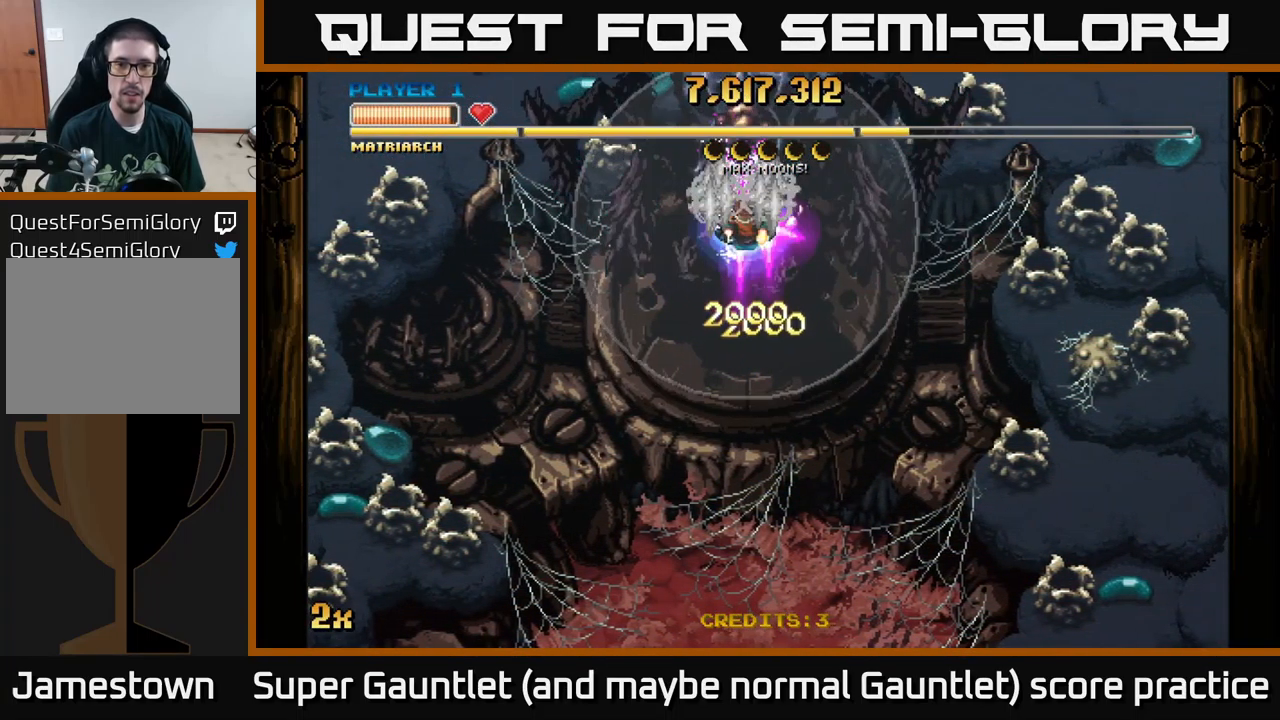
{"buttons": ["A"], "left_stick": "center", "right_stick": "center", "events": []}
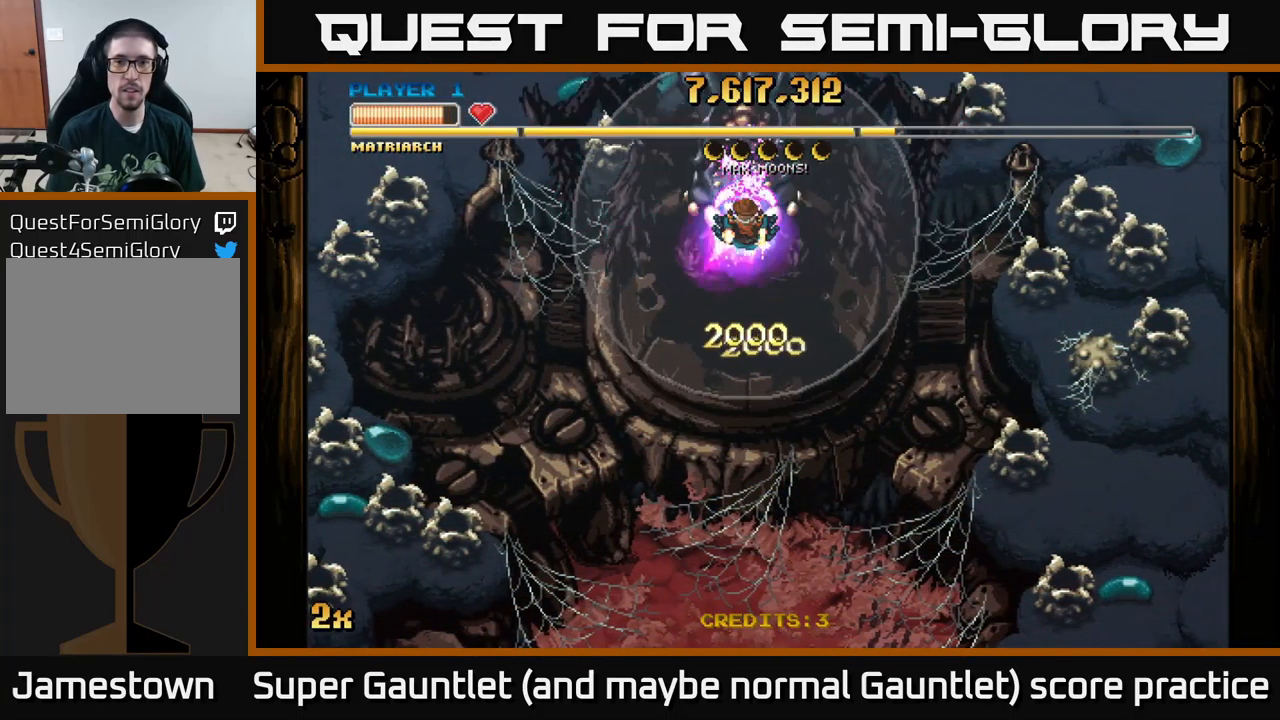
{"buttons": ["A"], "left_stick": "center", "right_stick": "center", "events": []}
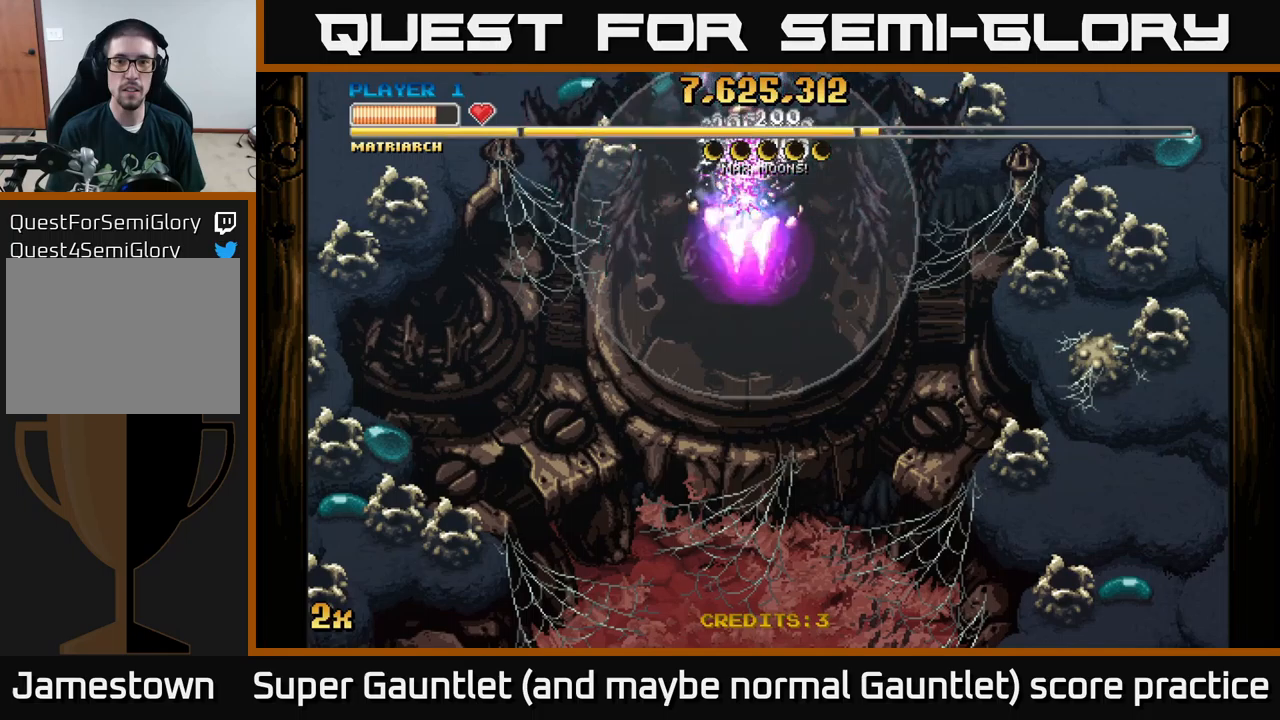
{"buttons": ["A"], "left_stick": "center", "right_stick": "center", "events": []}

About this task:
Reproduce the material exactly; omit the pictures.

Exercise solution:
{"buttons": ["A"], "left_stick": "center", "right_stick": "center", "events": []}
{"buttons": ["A"], "left_stick": "center", "right_stick": "center", "events": []}
{"buttons": ["A"], "left_stick": "center", "right_stick": "center", "events": []}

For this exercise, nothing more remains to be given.